Posted on 06/23/2009 6:32:34 PM PDT by Pinetop

There is chatter in some quarters that the Iranian ‘green revolution' may be petering out. Well, it depends whom you’re reading.

The Iran expert Michael Ledeen says he has no idea what’s going to happen. But there are signs that the regime is preparing for an all-out assault; and that they are panicking and the ayatollahs are at odds amongst themselves; and that, most interestingly of all, this:

...that there are cracks in the regime’s edifice, ranging from declarations of small groups of Revolutionary Guards calling on their brothers to defect to “the people,” to a phenomenon that is just beginning to be discussed here and there, mostly on the Net but originally in an Arab newspaper. Steve Schippert posted on it and did a first-class analysis. Steve starts with a report from al Arabiya that says senior ayatollahs have been meeting secretly in Qom to discuss significant changes in the structure of the Iranian state. In addition to the Iranian clerics, there was a foreigner: Jawad al-Shahristani, the supreme representative of Ayatollah Ali al-Sistani, the foremost Shiite leader in Iraq.

If this is true, it is, as Steve says, huge. Because it means that senior religious leaders in Iran are talking to the representative of an Iraqi Imam who believes, as most Shi’ites did before Khomeini’s heresy, that the proper role of religious leaders is to guide their people from the mosque, not from the political capital. In other words, they are talking about the most serious form of regime change.

As Ledeen also says, however, the protesters know they are on their own facing the thugs of the basiji. Despite Obama’s belated condemnation today of the brutality being meted out, his remarks were far too little, far too late and still far too inadequate. As Mladen Andrijasevic notes, his strategy of engaging the regime remains, regardless of how many protesters have been killed, tortured or jailed -- and will remain, it would appear, even if worse happens in the days to come. And as Joseph Ashby devastatingly notes :

Obama believes, on some significant level, the propaganda promoted by America's enemies that the United States is the main instigator and perpetrator of international unrest. So shockingly, amazingly, unbelievably, Obama is saying that Iran may very well use America as a propaganda tool, but at least this time they won't be right.
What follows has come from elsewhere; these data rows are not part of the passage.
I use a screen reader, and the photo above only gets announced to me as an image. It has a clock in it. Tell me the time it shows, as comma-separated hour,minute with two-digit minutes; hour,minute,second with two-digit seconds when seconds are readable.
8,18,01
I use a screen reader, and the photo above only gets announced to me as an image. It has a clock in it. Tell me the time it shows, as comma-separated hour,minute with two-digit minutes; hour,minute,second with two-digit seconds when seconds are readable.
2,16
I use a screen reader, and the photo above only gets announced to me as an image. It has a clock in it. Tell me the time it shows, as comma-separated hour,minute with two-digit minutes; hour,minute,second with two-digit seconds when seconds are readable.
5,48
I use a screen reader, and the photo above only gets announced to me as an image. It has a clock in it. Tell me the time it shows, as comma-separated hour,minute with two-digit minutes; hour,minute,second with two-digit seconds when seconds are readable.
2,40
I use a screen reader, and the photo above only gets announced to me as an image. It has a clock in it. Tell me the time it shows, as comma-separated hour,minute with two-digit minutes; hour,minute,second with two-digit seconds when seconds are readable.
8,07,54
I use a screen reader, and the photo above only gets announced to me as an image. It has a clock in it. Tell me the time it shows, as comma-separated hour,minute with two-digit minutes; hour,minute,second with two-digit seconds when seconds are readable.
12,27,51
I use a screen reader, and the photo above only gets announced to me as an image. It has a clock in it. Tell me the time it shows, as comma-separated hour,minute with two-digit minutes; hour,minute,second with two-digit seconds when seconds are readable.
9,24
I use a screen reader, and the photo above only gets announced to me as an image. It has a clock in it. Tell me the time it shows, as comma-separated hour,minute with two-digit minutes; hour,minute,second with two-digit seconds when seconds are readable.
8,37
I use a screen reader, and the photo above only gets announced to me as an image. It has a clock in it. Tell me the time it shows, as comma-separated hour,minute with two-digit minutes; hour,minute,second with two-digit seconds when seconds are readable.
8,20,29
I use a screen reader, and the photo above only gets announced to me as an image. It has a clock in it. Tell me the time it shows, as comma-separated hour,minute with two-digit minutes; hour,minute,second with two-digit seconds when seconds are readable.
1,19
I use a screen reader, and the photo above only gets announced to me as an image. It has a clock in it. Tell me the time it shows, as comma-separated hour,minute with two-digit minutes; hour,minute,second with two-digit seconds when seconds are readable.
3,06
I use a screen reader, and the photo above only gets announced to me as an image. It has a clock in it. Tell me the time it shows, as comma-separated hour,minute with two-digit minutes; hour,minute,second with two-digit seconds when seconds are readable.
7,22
What a disgrace that this man is leader of the free world; and at such a point in history. If he had put America stoutly behind the protesters and championed them against the regime, by now they might have toppled it. There are signs today that even the fawning American media is appalled.

In a standfirst to an article by Joshua Muravchik observing that the Iran debacle confirms that Obama has totally abandoned the long-standing American objective to promote human rights and democracy, Commentary has this to say:

Iranian exiles in the U.S. are receiving calls from back home asking why President Obama has ‘given Khamenei the green light’ to crack down on the election protestors. To conspiracy-minded Middle Easterners, that is the obvious meaning of Obama’s equivocal response to the Iranian nation’s sudden and unexpected reach for freedom. How to explain that this interpretation is implausible? That the more likely reason for Obama’s behavior is that he is imprisoned in the ideology of loving your enemies and hating George W. Bush?

Whatever the reason, Obama’s failure may destroy his presidency. His betrayal of democracy and human rights through a series of pronouncements and small actions during his first months in office had been correctable until now. But the thousand daily decisions that usually make up policy are eclipsed by big-bang moments such as we are now witnessing. Failure to use the bully pulpit to give the Iranian people as much support as possible is morally reprehensible and a strategical blunder for which he will not be forgiven.

Ledeen also says this: that there are

...reliable accounts that Khamenei has left Tehran for a mountain retreat, and has given orders to his people to go all-out in the coming days, not only against the dissidents in Iran, but also against any and all American, British, French and German targets.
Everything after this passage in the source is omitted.